|Legal Opinion: |
Text of Document: January 29, 1996
Recently you approached me wanting to know the effect of Attorney General Opinion No. 95-111 on your city. Your city court has concurrent jurisdiction to hear misdemeanors against state law committed within city limits. You wanted to know if the city has to pay the county to incarcerate prisoners arrested and prosecuted for these state law violations by the city. The answer is no.
OAG No. 95-111 makes it clear that, absent a statute or contract with the county, a municipality is not liable for the costs of incarcerating prisoners sent to the county jail by city court. In addition, OAG No. U91-01 opines that the county jail may not refuse to accept such prisoners.
This opinion, along with OAG No. U89-29, form a firm backing for 95-111. These opinions state that the county jail or workhouse is the authorized place of confinement for state offenses.

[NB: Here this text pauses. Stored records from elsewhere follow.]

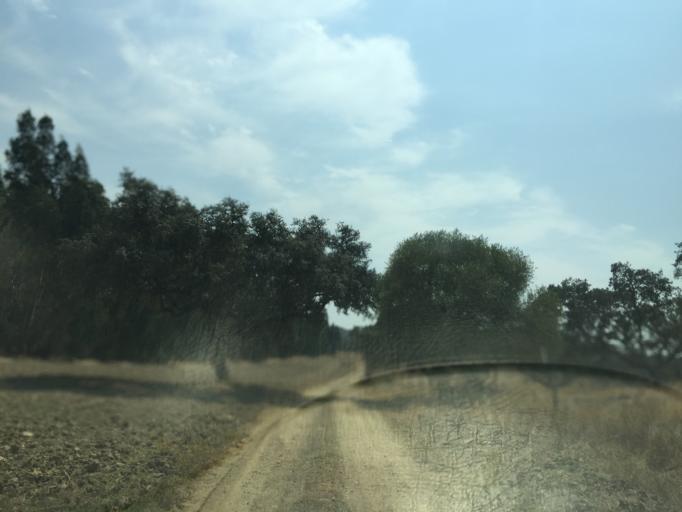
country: PT
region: Setubal
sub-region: Grandola
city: Grandola
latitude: 38.0419
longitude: -8.4800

See Tennessee Code Annotated § 40-20-101 et seq. The cases of State v. Womack, 69 Tenn. 559 (1878); Lynch v. Jackson County, 131 Tenn. 72, 74, 173 S.W.40 (1914). hold that the costs of incarceration are created by statute thus cannot be assessed against anyone except where authorized. Since Tennessee does not impose liability by statute upon municipalities for costs arising in connection with the enforcement of state law, in the absence of a contract with the county, the city is not liable for the costs of holding prisoners in the county jail.